** TASK REQUIREMENTS **
Extend the family's review of the bird and knight shows, which appears below before the listing, starting right after its final sentence.

The ‘Flight of the Eagles’ was held in the main arena so benefitted from speakers and four wooden posts which the man lead each bird to in turn so we easily got a good view of each bird. Our six year old particularly enjoyed watching the vulture as he was “walking funny”. The use of questions and answer time to one side after the show was particularly thoughtful as it meant that our shy child was able to ask a question that he wouldn’t have done in front of the whole audience. It also meant that we got a good close up picture of one of the birds.
The ‘Warwick Warriors’ probably held our children’s attention the best as there were three main people involved and there was plenty of appropriate and amusing banter between them. There were lots of visual demonstrations alongside interesting explanations. The idea of destroying Hollywood film myths really did challenge the average concept of what it would have been like to be a knight. They also included some great references for the children such as comparing how Scooby Doo quickly hides in a suit of armour and yet real knights would have needed someone to dress them. The actual demonstration of this amplified the point. Once more humour was used to maintain attention, for example, the fully armoured knight demonstrated that he could run, jump and even do star jumps.

** DATASET EXTRACT **
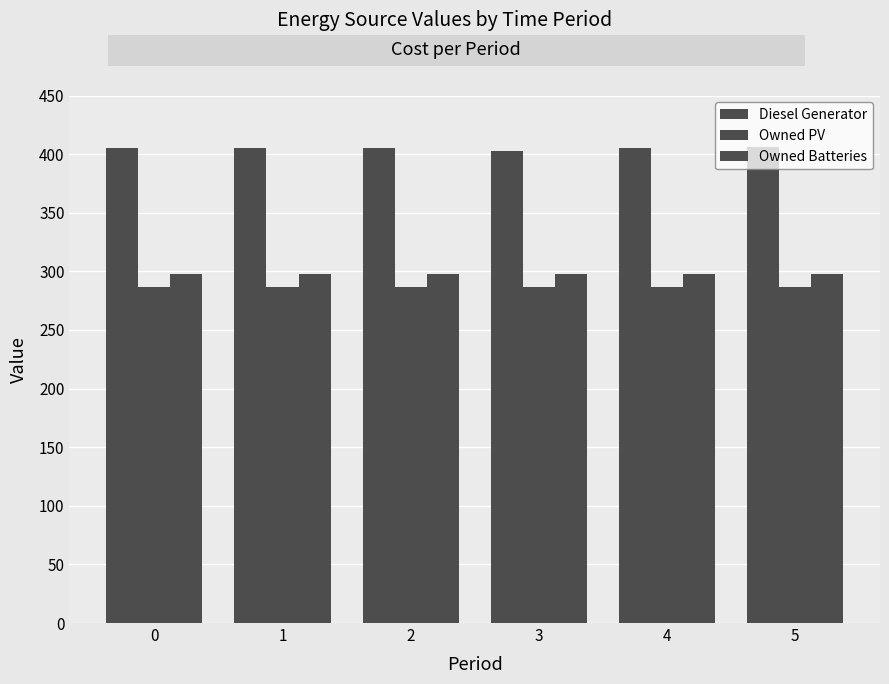

True or false: Owned Batteries has a value of 455 at 4.

False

** TASK RESULT **
Lots of facts were given throughout all these demonstrations and at the time we were not sure just how much our children were taking in but a dinner time conversation a couple of days later reassured us that our visit to the castle was not only a fun day out for our family but also very educational even for a four year old. Both our children couldn’t say enough about what they had seen and heard when asked to tell their uncle and nan where they had been. “Did you know that they learnt how to use a sword when they were six and a bow and arrow when they were eight” Benjamin, aged six.
With all of these displays the people leading them were all of an impressive standard. They all kept the audience’s attention well and had a good mixture of information and humour. The information was also pitched well starting from small and factual for children to recall, to enough detail for proper historians without boring the more average visitor. There was also a good mix of visual, audio and kinaesthetic techniques used to involve the audience without overly applying the audience participation which can put some people off. The use of characters for most of these displays was very well balanced between ‘in role’ and ‘not taking themselves too seriously … often explaining why out of role’. We loved the delivery, as I’m sure you can tell.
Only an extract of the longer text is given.